**Work instruction:**
Leave the pictures out, and print everything else in the records exactly.

**Data section:**
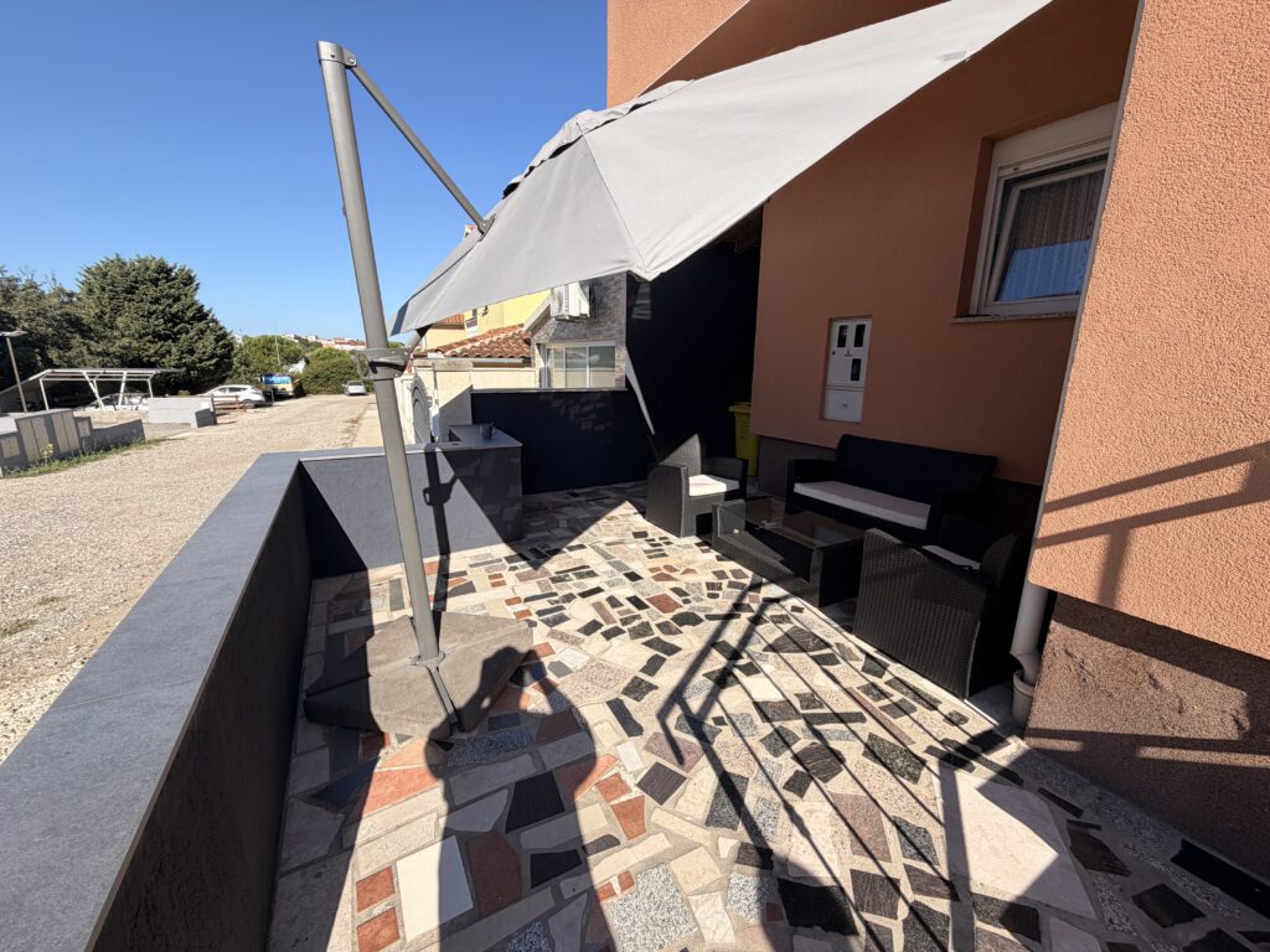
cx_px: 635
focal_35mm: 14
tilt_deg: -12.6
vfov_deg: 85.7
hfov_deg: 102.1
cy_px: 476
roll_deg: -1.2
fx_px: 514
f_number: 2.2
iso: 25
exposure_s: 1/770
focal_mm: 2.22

**Answer to the exercise:**
cx_px: 635
focal_35mm: 14
tilt_deg: -12.6
vfov_deg: 85.7
hfov_deg: 102.1
cy_px: 476
roll_deg: -1.2
fx_px: 514
f_number: 2.2
iso: 25
exposure_s: 1/770
focal_mm: 2.22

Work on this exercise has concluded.